El fin de semana que cambió todo con mi madre

Tenía veinticuatro años cuando ocurrió. Mi madre tenía cuarenta y seis, era alta, de pelo oscuro con algunas canas que nunca quiso teñir, y llevaba ese aire de mujer que ha vivido lo suficiente como para saber lo que quiere. Llevaban tres años separada de mi padre, y vivíamos los tres juntos: ella, mi hermana Luciana, que tenía veintiún años, y yo.

Nunca la había visto de otra manera. Era mi madre. Podía reconocer que era hermosa de la misma forma en que uno reconoce que el mar es grande, como un hecho objetivo que no te involucra.

Todo cambió un martes de mayo.

Volví de la facultad y la encontré en la cocina con los ojos rojos, pretendiendo que no había pasado nada. Le pregunté. Primero negó, después se derrumbó un poco y me contó.
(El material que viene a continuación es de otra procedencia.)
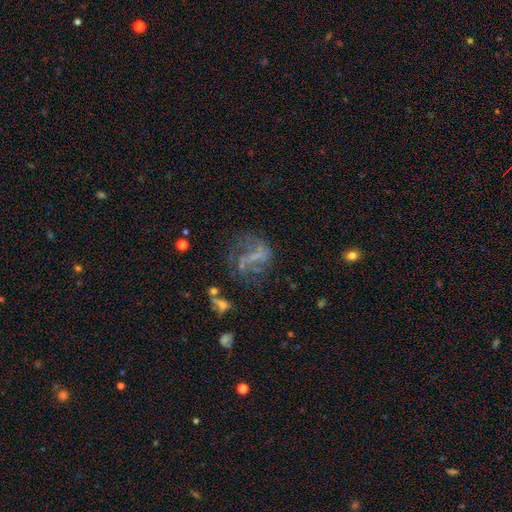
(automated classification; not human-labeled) Smooth or featured? featured or disk (60%)
Edge-on disk? no (97%)
Bar? no (46%)
Spiral arms? yes (56%)
Bulge size? none (66%)
Merging? none (40%)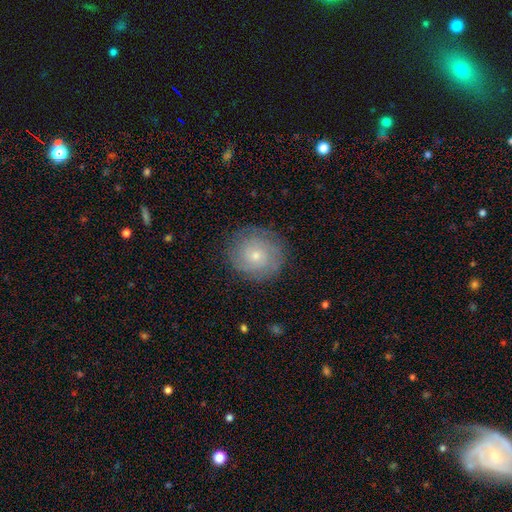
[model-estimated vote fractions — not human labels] Smooth or featured?
  - featured or disk: 61% *
  - smooth: 30%
  - star or artifact: 9%
Edge-on disk?
  - no: 97% *
  - yes: 3%
Bar?
  - no: 82% *
  - weak: 16%
  - strong: 3%
Spiral arms?
  - yes: 87% *
  - no: 13%
Spiral winding?
  - tight: 75% *
  - medium: 20%
  - loose: 5%
Spiral arm count?
  - can't tell: 42% *
  - 2: 27%
  - 3: 14%
  - 4: 7%
  - 1: 5%
  - more than 4: 5%
Bulge size?
  - small: 68% *
  - moderate: 28%
  - none: 2%
  - large: 1%
  - dominant: 1%
Merging?
  - none: 84% *
  - minor disturbance: 11%
  - major disturbance: 4%
  - merger: 1%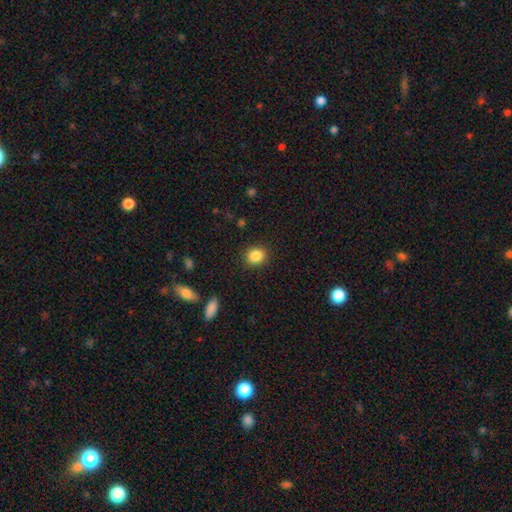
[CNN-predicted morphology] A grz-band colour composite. It shows a smooth galaxy with no disk features (86%) that is round (77%). Merging: none (90%).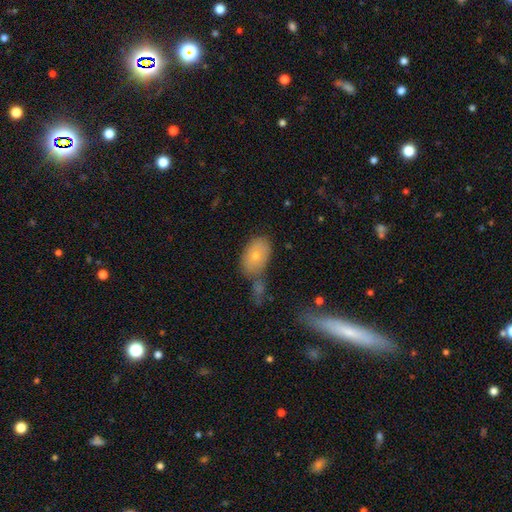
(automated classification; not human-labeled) Overall: smooth (70%). How rounded: in between (86%). Merging: none (50%; merger 24%).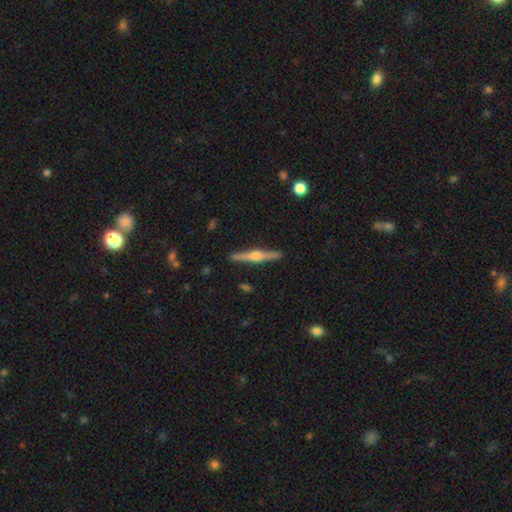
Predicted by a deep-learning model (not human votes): smooth_or_featured: featured or disk (p=0.81) [alt: smooth p=0.14]
disk_edge_on: yes (p=0.98) [alt: no p=0.02]
edge_on_bulge: rounded (p=0.92) [alt: boxy p=0.06]
merging: none (p=0.92) [alt: minor disturbance p=0.06]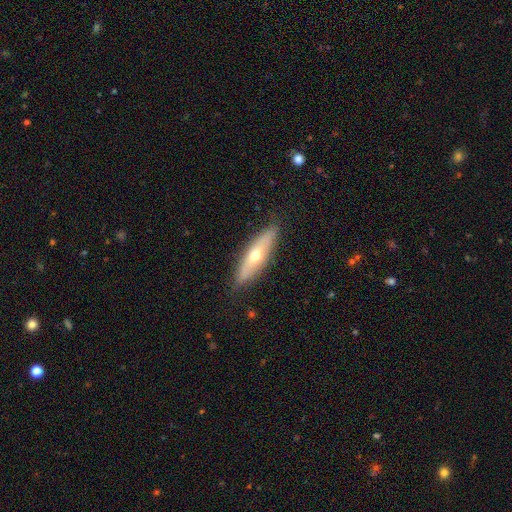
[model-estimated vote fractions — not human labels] A smooth galaxy with no disk features (48%).

Vote fractions:
- Smooth or featured? smooth: 48% / featured or disk: 46% / star or artifact: 6%
- Merging? none: 85% / minor disturbance: 12% / major disturbance: 3% / merger: 1%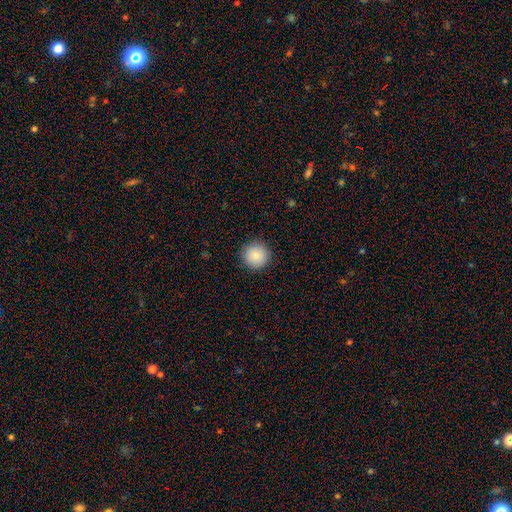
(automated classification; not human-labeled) This is clearly a smooth galaxy (88%). How rounded: clearly round (95%). Merging: clearly none (92%).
Había un docente en la escuela secundaria donde ella daba clases, un tipo llamado Rodrigo. Casado, con hijos, y empeñado en que entre ellos había algo. Al principio ella había sido amable, quizás demasiado, y él lo interpretó como una invitación. Desde entonces la acosaba entre clases, le dejaba mensajes, inventaba excusas para cruzársela en los pasillos. Ella le había dicho que no de diez maneras distintas, pero Rodrigo no escuchaba.

La semana anterior, desesperada, le había dicho que tenía un amante. Que ese fin de semana se iba con él a un hotel de la costa. Rodrigo se rió y le dijo que no le creía. Y ella, sin pensar, le dijo el nombre del hotel.

—¿Y ahora? —le pregunté.

—Ahora él dice que va a ir a buscarme. Para comprobar que miento.

Esa noche, los tres en la mesa, Luciana escuchó el problema entero y soltó la solución como si fuera la cosa más natural del mundo:

—Llevate a Marcos. Él finge ser tu novio y listo.

Me miraron. Yo miré a mi madre. Hubo un silencio de tres segundos que duró bastante más en mi cabeza.

—No es mala idea —dijo mamá finalmente, con una sonrisa incómoda.

No era mala idea. Era una idea completamente absurda. Pero la seguimos igual.

***

Salimos el viernes por la tarde en el auto, para llegar antes que Rodrigo y tener tiempo de acomodarnos. Cuando entramos al hotel y el empleado de recepción nos miró con esa discreción entrenada de quien ya lo ha visto todo, sentí el peso de la situación. Mi madre dio su nombre. Yo no di el mío. Nos llevaron a la habitación: cama matrimonial, ventana al mar, una sola llave.

Acomodamos las cosas en silencio. Ella del lado de la ventana, yo del lado de la puerta. Ninguno hizo comentarios sobre la cama.

—Gracias por venir —dijo ella, sin mirarme, mientras colgaba algo en el armario.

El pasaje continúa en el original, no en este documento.